The four panelists will consider the strategies employed in diverse countries to promote feminist foreign policies; the significance of feminist policy commitments for achieving the Sustainable Development Goals; the transnational relationships that are required for their effective implementation; and the implications of feminist foreign policy priorities for the most marginalized communities around the world.
Speakers:
Claire Duncanson is Senior Lecturer in International Relations, University of Edinburgh. Claire’s research interests lie at the intersection of international security, IR theory and gender politics. Her work applies new theoretical insights about feminism, gender, and masculinities to current international issues, such as military interventions, peacebuilding and nuclear proliferation. Her current project, with Carol Cohn at the Consortium on Gender, Security and Human Right, is focused on creating a Feminist Roadmap for Sustainable Peace and Planet. Her recent publications include Her recent book, Gender and Peacebuilding, with (Polity Press, 2016) and Forces for Good? Military Masculinities and Peacebuilding in Afghanistan and Iraq (Palgrave Macmillan, 2013). For more information, please see https://www.sps.ed.ac.uk/research/cop26/claire-duncanson.

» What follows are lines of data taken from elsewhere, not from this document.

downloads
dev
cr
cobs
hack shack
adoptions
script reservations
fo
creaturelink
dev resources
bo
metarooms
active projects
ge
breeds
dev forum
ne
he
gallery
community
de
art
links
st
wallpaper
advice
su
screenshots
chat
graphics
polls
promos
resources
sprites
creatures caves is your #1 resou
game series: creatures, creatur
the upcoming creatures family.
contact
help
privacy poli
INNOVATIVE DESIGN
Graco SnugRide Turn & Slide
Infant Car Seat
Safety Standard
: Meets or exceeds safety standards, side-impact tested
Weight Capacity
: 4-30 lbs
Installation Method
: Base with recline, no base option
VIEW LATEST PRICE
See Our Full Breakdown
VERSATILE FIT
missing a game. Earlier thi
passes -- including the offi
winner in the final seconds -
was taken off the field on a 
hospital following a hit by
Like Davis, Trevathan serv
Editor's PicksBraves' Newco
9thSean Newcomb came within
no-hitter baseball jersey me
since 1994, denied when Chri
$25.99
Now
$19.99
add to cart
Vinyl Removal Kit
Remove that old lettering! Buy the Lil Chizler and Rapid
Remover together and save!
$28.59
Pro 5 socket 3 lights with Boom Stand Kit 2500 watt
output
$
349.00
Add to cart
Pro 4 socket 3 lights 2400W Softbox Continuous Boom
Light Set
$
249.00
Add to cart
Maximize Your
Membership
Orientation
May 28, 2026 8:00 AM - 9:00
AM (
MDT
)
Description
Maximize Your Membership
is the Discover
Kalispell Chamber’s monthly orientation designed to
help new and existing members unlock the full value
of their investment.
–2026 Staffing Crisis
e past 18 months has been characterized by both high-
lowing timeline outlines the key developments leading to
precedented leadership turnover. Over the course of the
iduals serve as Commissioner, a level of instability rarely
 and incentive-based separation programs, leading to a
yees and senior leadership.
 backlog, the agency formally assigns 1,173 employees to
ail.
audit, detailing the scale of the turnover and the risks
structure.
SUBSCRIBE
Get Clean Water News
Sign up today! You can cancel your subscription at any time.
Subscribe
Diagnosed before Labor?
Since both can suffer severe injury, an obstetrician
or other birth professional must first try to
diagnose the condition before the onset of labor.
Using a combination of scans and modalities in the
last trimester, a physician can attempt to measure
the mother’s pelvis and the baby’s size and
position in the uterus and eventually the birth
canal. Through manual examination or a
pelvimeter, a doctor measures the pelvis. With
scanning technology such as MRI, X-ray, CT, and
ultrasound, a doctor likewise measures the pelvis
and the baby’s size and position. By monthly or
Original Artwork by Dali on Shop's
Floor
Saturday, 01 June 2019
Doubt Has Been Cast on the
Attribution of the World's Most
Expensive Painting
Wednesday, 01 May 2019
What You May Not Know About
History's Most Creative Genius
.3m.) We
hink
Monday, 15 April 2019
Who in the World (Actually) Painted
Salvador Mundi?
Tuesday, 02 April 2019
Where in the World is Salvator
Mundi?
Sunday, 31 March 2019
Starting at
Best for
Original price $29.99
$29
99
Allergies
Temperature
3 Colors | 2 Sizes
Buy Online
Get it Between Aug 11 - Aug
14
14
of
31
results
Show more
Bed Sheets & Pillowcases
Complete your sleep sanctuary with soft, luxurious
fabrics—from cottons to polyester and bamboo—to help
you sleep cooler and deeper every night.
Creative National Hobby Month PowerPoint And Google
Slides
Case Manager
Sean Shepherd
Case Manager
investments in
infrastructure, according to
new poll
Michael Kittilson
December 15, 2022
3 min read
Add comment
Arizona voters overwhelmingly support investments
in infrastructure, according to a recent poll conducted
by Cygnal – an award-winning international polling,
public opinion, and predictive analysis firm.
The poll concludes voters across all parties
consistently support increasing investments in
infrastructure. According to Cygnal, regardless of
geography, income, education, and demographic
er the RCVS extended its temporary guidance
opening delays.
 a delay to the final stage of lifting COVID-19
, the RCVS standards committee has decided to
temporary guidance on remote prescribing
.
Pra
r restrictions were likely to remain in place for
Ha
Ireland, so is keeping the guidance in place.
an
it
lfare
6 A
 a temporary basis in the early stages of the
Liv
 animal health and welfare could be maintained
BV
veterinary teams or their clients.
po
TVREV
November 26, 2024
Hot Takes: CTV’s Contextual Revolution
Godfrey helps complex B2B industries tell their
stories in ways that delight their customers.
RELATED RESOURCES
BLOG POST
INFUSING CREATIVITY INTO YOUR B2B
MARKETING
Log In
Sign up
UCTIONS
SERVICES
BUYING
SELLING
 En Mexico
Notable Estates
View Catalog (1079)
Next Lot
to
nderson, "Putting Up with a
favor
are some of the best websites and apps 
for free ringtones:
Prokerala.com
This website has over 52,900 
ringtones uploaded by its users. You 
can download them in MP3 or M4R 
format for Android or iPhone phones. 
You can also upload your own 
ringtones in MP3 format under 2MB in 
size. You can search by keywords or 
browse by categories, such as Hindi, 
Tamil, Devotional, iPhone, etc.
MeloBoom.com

Beth Woroniuk is the Vice President, Policy at the Equality Fund. Her work includes advocating for more and better resourcing of women’s organizations and gender justice movements and for effective feminist foreign policies. Beth has worked extensively on feminist approaches to peace and security and currently chairs the Women, Peace and Security Network-Canada. For more than 25 years, Beth has advised and worked with bilateral aid agencies, UN entities and NGOs, strengthening their work on gender equality and women’s rights in numerous contexts and countries. She has developed analytical tools, supported policy development, carried out research, blogged, conducted evaluations, organized, lobbied, and testified before the Canadian Parliament. Beth lived and worked in Nicaragua, a time that had a formative impact on her understanding of feminist organizing and analysis. Beth’s formal studies were in Political Science and Economics, and she has degrees from the University of Saskatchewan and the University of Toronto. She is based in Ottawa, Canada. You can follow her on twitter @bethottawa.
Rebecca Tiessen is a Professor in the School of International Development and Global Studies at the University of Ottawa. Her research focuses on gender inequality, security, and feminist principles in transnational contexts. Her most recent book, Innovations in Gender Equality and Women’s Empowerment: Understanding the Role of International Development Volunteers as Transnational Actors (co-edited with Benjamin J. Lough, Tiffany Laursen, Khursheed Sadat) was published by Nomos in 2020; Canada’s Feminist Foreign Policy: From Commitments to Contributions (Special issue co-edited with Heather Smith and Liam Swiss) published in International Journal, September 2020; and “Towards a Transformative Vision for Gender and Canadian International Policy: The Role and Impact of ‘Feminist Inside Activists’” (co-authored with Nnenna Okoli), forthcoming in international Journal.
Safo Musta is a graduate student at the School of International Development and Global Studies of the University of Ottawa. Her MA thesis explores the impact of Canadian aid at the nexus of gender and transitional justice in Colombia through a feminist institutionalist lens. For her MA project in 2022, she conducted fieldwork near the Universidad de los Andes in Bogotá, Colombia, where she interviewed local organizations and beneficiaries of Canadian-funded projects on the impact of these projects in the post-peace accord era. In the past, Safo worked in development programs in the Balkans and earned graduate degrees from Temple Law School in Philadelphia, PA, in the US and Riga Graduate School of Law in Riga, Latvia.